Open ehuss opened 6 years ago

ehuss commented 6 years ago
CAD97 commented 6 years ago

I think that the initial target should be "stable 1.31 edition 2018" or similar. We shouldn't worry about unstable parts of the grammar or edition switches for the first pass. (I think this was mentioned and suggested without argument in the first meeting.)

Centril commented 6 years ago

From today's meeting: By "1.31" we mean the latest stable, not literally 1.31.

Centril commented 6 years ago

Also from today's meeting: It is too early to think about unstable features and such.

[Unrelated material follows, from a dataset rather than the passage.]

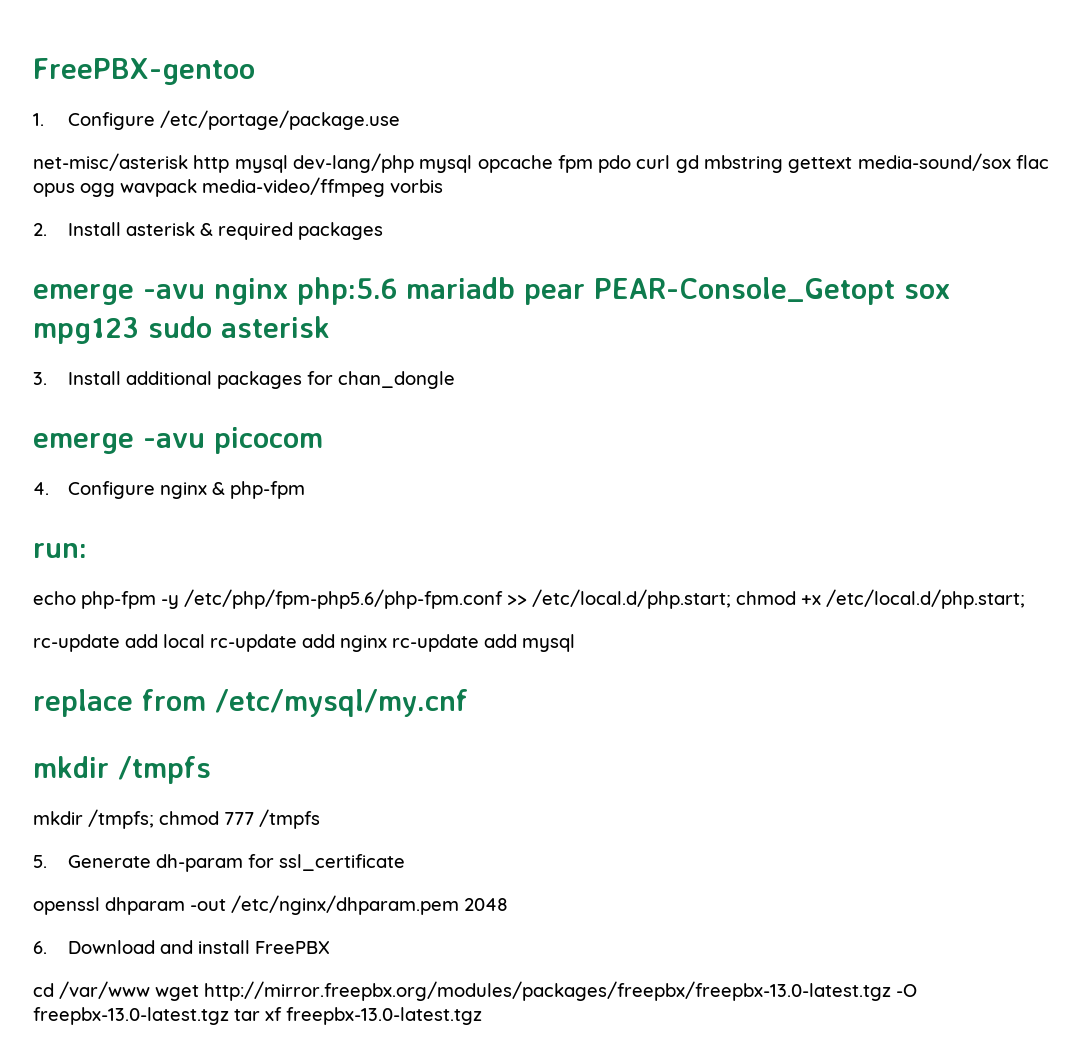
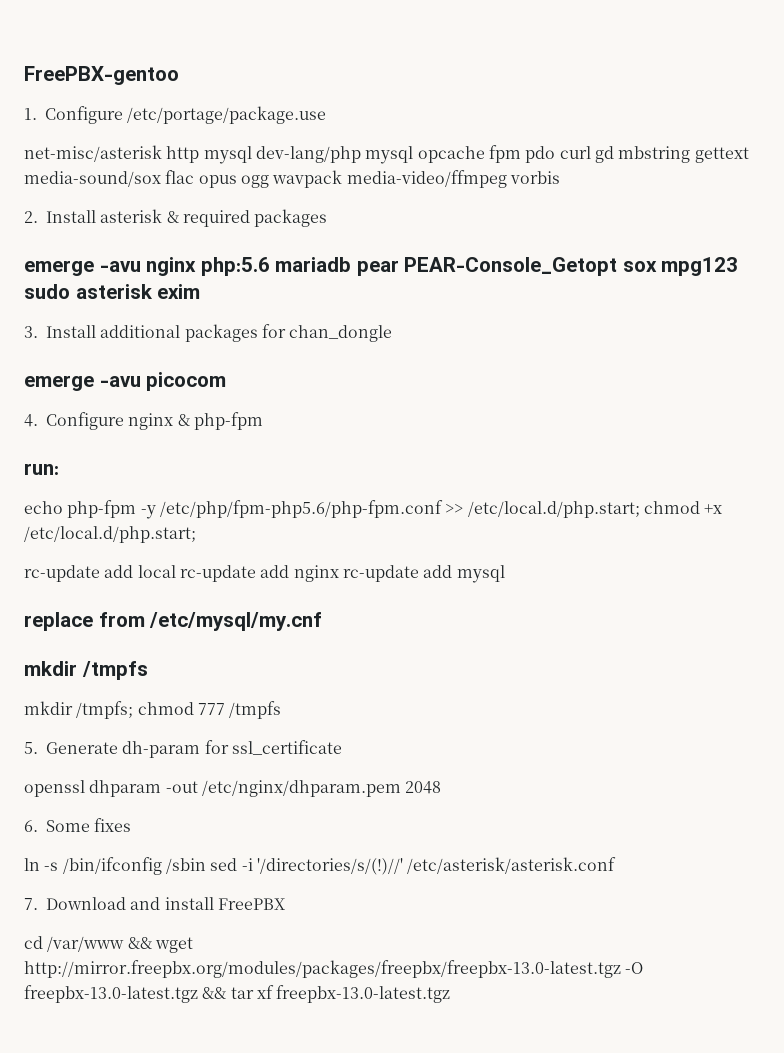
(330, 327) none -> [157,284,201,299] exim
(47, 947) none -> [46,818,132,832] [24,857,617,875] [24,898,38,910] Some fixes // ln -s /bin/ifconfig /sbin sed -i '/directories/s/(!)//' /etc/asterisk/asterisk.conf // 7.
(150, 990) none -> [127,937,152,949] &&
(229, 1016) none -> [202,987,227,999] &&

eddyb commented 4 years ago

Quick thought: if we add rules like this:

EDITION_2015 = ;
EDITION_2018 = ;

FEAT_CONST_GENERICS = ;
// etc.

Then we can have (assuming https://github.com/rust-lang/gll/issues/141 and KEYWORD containing "dyn"):

Ident =
  | IDENT
  | EDITION_2015 "dyn"
  // ...
  ;
FnHeader = constness:"const"? asyncness:{ EDITION_2018 "async" }? unsafety:"unsafe"? { "extern" abi:Abi }?;
GenericParamKind =
  // ...
  | Const:{ FEAT_CONST_GENERICS "const" name:IDENT ":" ty:Type }
  ;

They will always succeed without consuming tokens, but they'll still be in resulting parse forest.

So something neat we can then do, for a given parse result is find these to determine which editions/features a given input depends on. And we get Spans, so, feature-gating!

But also, if both EDITION_2015 and EDITION_2018 are needed in the same input (e.g. using dyn as a regular identifier and using async fn), then that's an error.

We could still treat treat that as a "parameterized grammar" by making some of the rules never succeed instead, and with the grammer interpreter that'd be at runtime anyway, so we could e.g. have --edition 2018 style flags.

matklad commented 4 years ago

But also, if both EDITION_2015 and EDITION_2018 are needed in the same input (e.g. using dyn as a regular identifier and using async fn), then that's an error.

Is this actually true? My understanding is that we track editions on per-token basis, and that a given snippet of code might contain a mixture of tokens from different editions because of macros.

eddyb commented 4 years ago

@matklad Sure, but that's not something we can test in this repo, I was talking about the expansion-less situation.

Still, we have access to the Spans so theoretically, if we were enforcing instead of just scanning the parse forest, we could apply the expected behavior. I guess this would be useful for disambiguation.